- The Washington Times - Sunday, May 8, 2011

Former Secretary of Defense Donald H. Rumsfeld said Sunday that White House staffers may be undermining intelligence efforts in the wake of the killing of Osama bin Laden by talking too much about what the American forces found in the terrorist leader’s Pakistan compound.

“I would have preferred a lot less discussion about intelligence out of the White House,” Mr. Rumsfeld said on CBS’ “Face the Nation.” “And my guess is the people in the Pentagon feel that way.

“The more information that goes out about intelligence, the greater the risks to our people and the less likelihood we’re going to be able to capture or kill,” he said.

Mr. Rumsfeld is one of several former officials in the George W. Bush administration and other key figues from 9/11 who are praising President Obama’s handling of the mission to kill bin Laden while questioning the White House’s actions since and its priorities going forward.

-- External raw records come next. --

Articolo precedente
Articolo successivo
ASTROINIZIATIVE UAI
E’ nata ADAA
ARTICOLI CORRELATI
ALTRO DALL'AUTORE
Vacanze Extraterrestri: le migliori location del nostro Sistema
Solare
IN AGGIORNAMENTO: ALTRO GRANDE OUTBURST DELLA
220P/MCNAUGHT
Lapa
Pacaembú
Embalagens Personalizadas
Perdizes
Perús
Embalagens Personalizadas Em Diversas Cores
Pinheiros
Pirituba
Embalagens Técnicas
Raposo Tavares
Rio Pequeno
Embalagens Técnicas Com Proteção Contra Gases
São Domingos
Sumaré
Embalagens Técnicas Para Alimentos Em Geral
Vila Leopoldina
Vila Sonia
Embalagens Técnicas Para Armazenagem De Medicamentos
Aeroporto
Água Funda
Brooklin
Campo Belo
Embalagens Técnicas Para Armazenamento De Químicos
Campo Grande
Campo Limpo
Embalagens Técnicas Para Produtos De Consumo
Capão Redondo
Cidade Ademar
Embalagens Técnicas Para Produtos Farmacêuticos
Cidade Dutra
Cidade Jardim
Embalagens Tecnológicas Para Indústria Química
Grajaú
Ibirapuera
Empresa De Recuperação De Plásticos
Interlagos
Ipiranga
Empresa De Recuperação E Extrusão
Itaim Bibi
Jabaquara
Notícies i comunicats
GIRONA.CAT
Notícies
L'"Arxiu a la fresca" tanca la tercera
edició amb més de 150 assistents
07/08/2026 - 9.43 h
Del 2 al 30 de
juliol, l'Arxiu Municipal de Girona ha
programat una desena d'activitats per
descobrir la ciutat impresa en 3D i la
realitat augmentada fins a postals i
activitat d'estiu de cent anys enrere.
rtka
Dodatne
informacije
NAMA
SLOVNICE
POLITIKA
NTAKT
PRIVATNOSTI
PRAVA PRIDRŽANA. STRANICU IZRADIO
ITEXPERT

Former Vice President Dick Cheney told “Fox News Sunday” that “early leads” came out of the Bush administration’s enhanced interrogation program and that with President Obama’s restrictions on enhanced interrogation techniques, he’s afraid the United States will have a harder time cracking terrorist organizations.

“It’s not clear to me today that we still have an interrogation program that we put someone through if we capture them,” he said, pointing out that the U.S. military has used waterboarding to train its own troops, so there is no reason not to use this enhanced interrogation technique on the enemy.

“If it were my call, I’d have that program ready to go,” he said.

Intelligence experts say the interrogation techniques, including waterboarding, were instrumental in the takedown of bin Laden. Retired Air Force Gen. Michael V. Hayden, who served as CIA director under both Mr. Bush and Mr. Obama, told NBC’s “Meet the Press” that “you can’t deny we got valuable information from these folks. The fact is, we did it this way, and this way worked.”

But White House National Security Adviser Tom Donilon deflected questions about the role enhanced interrogation played in leading to the location of bin Laden, the mastermind of the Sept. 11 attacks a decade ago.

“I’m not going to comment on specific intelligence,” he said numerous times during appearances on “Fox News Sunday,” NBC’s “Meet the Press,” ABC’s “This Week” and CNN’s “State of the Union”

Former New York Mayor Rudolph W. Giuliani indicated he was disappointed in Mr. Donilon’s “failure to answer” questions about enhanced interrogation techniques. He credited Mr. Bush with courage in pushing ahead with the interrogations despite political criticism. “No doubt all of the work he did brought it about.”

Still, Mr. Cheney and Mr. Giuliani, among others, praised Mr. Obama for finishing the job.

“I think you’ve got to give him a lot of credit,” Mr. Cheney said. “That was his responsibility, and he handled it well.”